[Saved data entries]
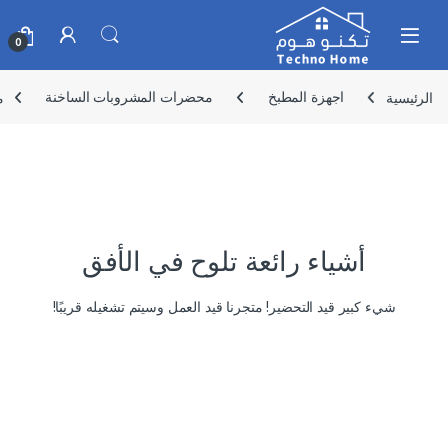
Skip to navigatio
Skip to conten
0
الرئيسية
اجهزة المطبخ
محضرات المشروبات الساخنة
م
أشياء رائعة تلوح في الأفق
شيء كبير قيد التحضير! متجرنا قيد العمل وسيتم تشغيله قريبًا!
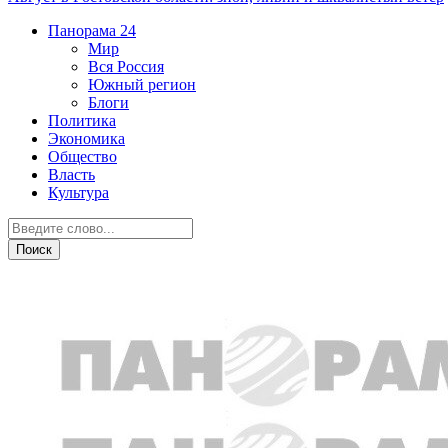
Панорама
24
Мир
Вся Россия
Южный регион
Блоги
Политика
Экономика
Общество
Власть
Культура
Южный регион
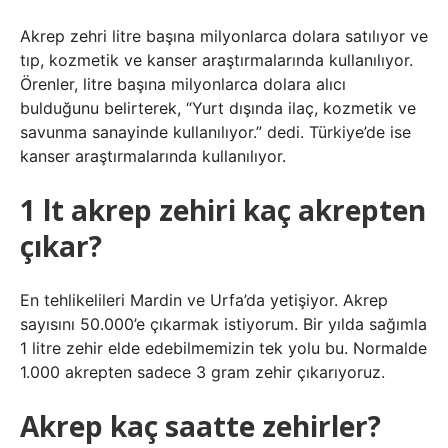
Akrep zehri litre başına milyonlarca dolara satılıyor ve
tıp, kozmetik ve kanser araştırmalarında kullanılıyor.
Örenler, litre başına milyonlarca dolara alıcı
bulduğunu belirterek, “Yurt dışında ilaç, kozmetik ve
savunma sanayinde kullanılıyor.” dedi. Türkiye’de ise
kanser araştırmalarında kullanılıyor.
1 lt akrep zehiri kaç akrepten
çıkar?
En tehlikelileri Mardin ve Urfa’da yetişiyor. Akrep
sayısını 50.000’e çıkarmak istiyorum. Bir yılda sağımla
1 litre zehir elde edebilmemizin tek yolu bu. Normalde
1.000 akrepten sadece 3 gram zehir çıkarıyoruz.
Akrep kaç saatte zehirler?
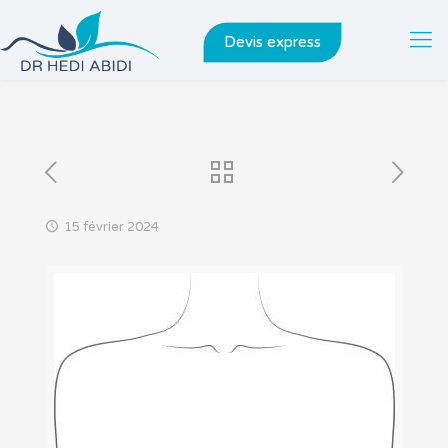
Devis express
15 février 2024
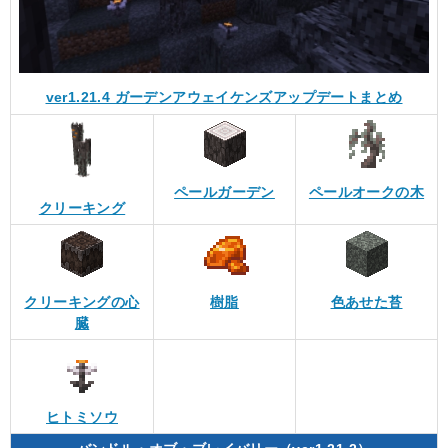
ver1.21.4 ガーデンアウェイケンズアップデートまとめ
ペールガーデン
ペールオークの木
クリーキング
クリーキングの心
樹脂
色あせた苔
臓
ヒトミソウ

◆ **EXERCISE PROMPT**: The expected answer is the complete set of entries, copied verbatim, with no pictures.

◆ **TASK SOLUTION**:
Skip to navigatio
Skip to conten
0
الرئيسية
اجهزة المطبخ
محضرات المشروبات الساخنة
م
أشياء رائعة تلوح في الأفق
شيء كبير قيد التحضير! متجرنا قيد العمل وسيتم تشغيله قريبًا!
Панорама
24
Мир
Вся Россия
Южный регион
Блоги
Политика
Экономика
Общество
Власть
Культура
Южный регион
Akrep zehri litre başına milyonlarca dolara satılıyor ve
tıp, kozmetik ve kanser araştırmalarında kullanılıyor.
Örenler, litre başına milyonlarca dolara alıcı
bulduğunu belirterek, “Yurt dışında ilaç, kozmetik ve
savunma sanayinde kullanılıyor.” dedi. Türkiye’de ise
kanser araştırmalarında kullanılıyor.
1 lt akrep zehiri kaç akrepten
çıkar?
En tehlikelileri Mardin ve Urfa’da yetişiyor. Akrep
sayısını 50.000’e çıkarmak istiyorum. Bir yılda sağımla
1 litre zehir elde edebilmemizin tek yolu bu. Normalde
1.000 akrepten sadece 3 gram zehir çıkarıyoruz.
Akrep kaç saatte zehirler?
Devis express
15 février 2024
ver1.21.4 ガーデンアウェイケンズアップデートまとめ
ペールガーデン
ペールオークの木
クリーキング
クリーキングの心
樹脂
色あせた苔
臓
ヒトミソウ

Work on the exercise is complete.